There were a few minor fairing spots but not really anything to worry about. Some areas with pinholes but the high build did a good job of covering up most of them. I found a few dings I had forgotten about. And then there were the outer edges of the deck. Getting the cracked gelcoat off without damaging the underlying laminate was pretty near impossible so I decided to grind aggresively and rebuild the edges with fairing compound. For the most part it worked but that leaves a pretty soft corner to sand and with the primer sanding so hard it was pretty tricky sanding it smooth without gouging the lip of the deck edge. I really should have taken a picture to explain. There is a slight raised edge all around the late model Triton deck where the toerail attaches. The inner edge is a curved shape that is tricky in the best of times to sand well. I may or may not take the time to make this pretty. In the big scheme of things it really isn't a big deal and with paint I might not even notice and I really doubt anyone else every will.

Now it is all about deciding how fussy to be. At some point I will say 'good enough' and move on with the final priming. That should happen by the end of the week. That will be nice.

em tasol


Ariel, CD 36 said...

I'm taking notes for the Alberg refit, which I'll return to one day. It has some pretty serious crazing on the decks, not to mention all of the holes a PO drilled to thru-bolt stuff in the cabin - CRAZY.

So how much $ do you think you will have invested in the hull and deck by the time you're done? What can a wannabe like me expect to spend?

britton said...

Money is a bad subject to talk about. I have a rough idea on the overall project but for just the decks...

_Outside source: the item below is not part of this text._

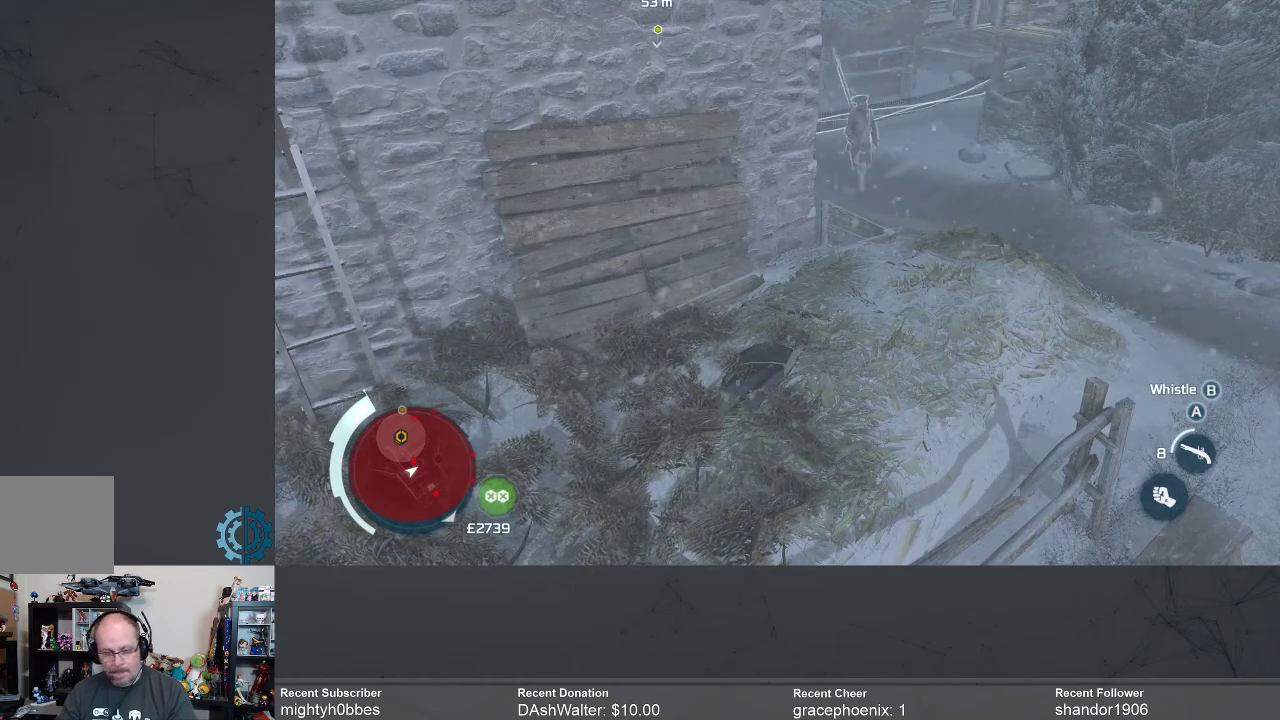
{"buttons": [], "left_stick": "center", "right_stick": "center", "events": []}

A few hundred sanding disks for the DA, the same in premium cloth backed sand paper. About $300 in high build primer and another $150 of 545 primer waiting to be put on. $50 in final fairing materials. I expect the hull and deck topcoats to run around $700 total in materials. Of course there was the epoxy for the minor recoring I needed to do too but my deck wasn't too bad in that department. Maybe a few hundred there.

The real cost is in the time. Sandpaper is relatively cheap but it takes hours and hours to burn through it all. You really don't want to think about it.

Oh, and my unfinished boat project is running somewhere over $20k not counting the initial purchase price. Need an anchoring system? $1000. Plumbing? $3000. Windvane still sitting in the middle of the cellar? another $3000. Spruce up the engine and propeller system? $1000.

... you get the idea.

The value of a beautiful boat built to my exact desires and wants? Priceless.

and don't forget all the valuable skills gained and the tremendous addition of overall knowledge that comes along with it all.

Like I said. Money is tough to talk about :-)

britton said...

I know, too much information. I should never write late at night when I am tired. I ramble.

Short answer, a couple of thousand. - and a lot of time behind the sander, especially if you have heavy crazing like I did.